Why does calling mmap() with large size not fail?

Question

I try to use mmap() to manipulate virtual memory. I want to reserve and commit a region of memory. I tested this code:

const unsigned long gygabyte = 1024 * 1024 * 1024;
const unsigned long gygabyteCount = 2;
const unsigned long maxCapacity = gygabyteCount * gygabyte;

int main()
{
    char* pMemory;

    pMemory = (char*)mmap(NULL, maxCapacity, PROT_NONE, MAP_PRIVATE | MAP_ANONYMOUS, -1, 0);
    if ( mprotect(pMemory, maxCapacity, PROT_READ | PROT_WRITE) != 0 )
    {
        cout << "Memory Allocation has failed" << endl;
    }
    usleep(-1);

    return 0;
}

I ran several copies of my program (say 6) from a terminal. I didn't ever see "Memory Allocation has failed" in any one. I'm running on 64-bit Ubuntu with 4GB RAM. Can anyone tell me something about this?

Answer 1

mmap reserves a region of the process's virtual address space, but does not immediately allocate physical RAM for it. Therefore, on a 64-bit platform, you can reserve a vast amount without failure (although you still need to check for failure; your example code doesn't). Physical pages of RAM are allocated later when the memory is accessed.

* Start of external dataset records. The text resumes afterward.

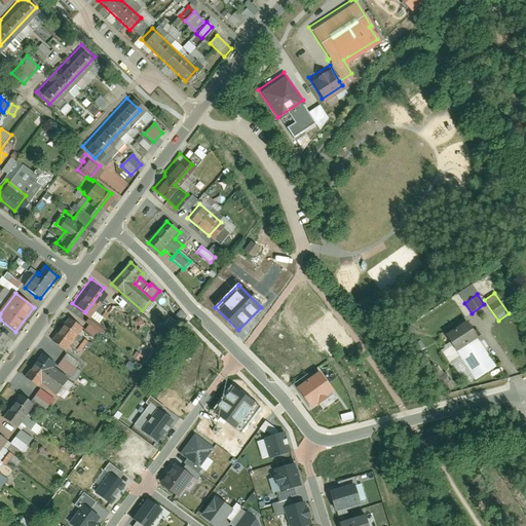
[(121,308),(125,304),(118,296),(114,300),(121,308)]
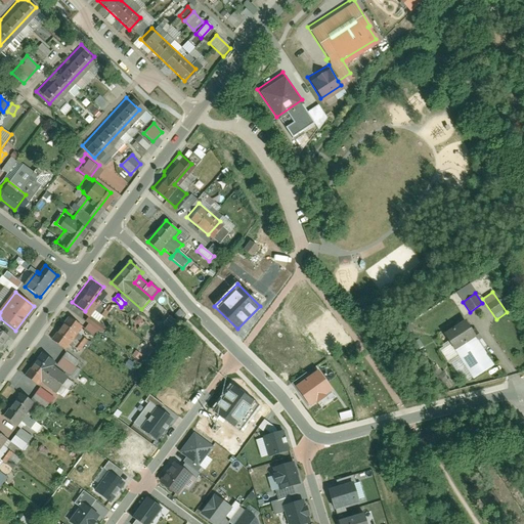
[(66,311),(47,335),(60,345),(79,320),(66,311)]
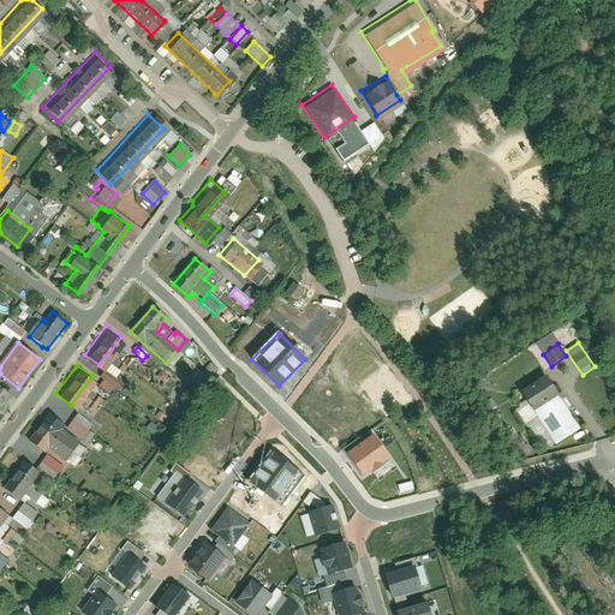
[(545,378),(523,393),(555,442),(578,428),(545,378)]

mprotect just changes the read/write access of the reserved memory; it won't make it resident in RAM either. You would get the same effect by passing PROT_READ | PROT_WRITE instead of PROT_NONE to mmap, and removing the call to mprotect.

If you need the memory to be resident in RAM straight away, then use mlock for that. It will fail if there isn't enough RAM available. On many linux platforms (including Ubuntu), there is a resource limit (RLIMIT_MEMLOCK) which restricts how much memory any process can lock; you can adjust this with ulimit -l.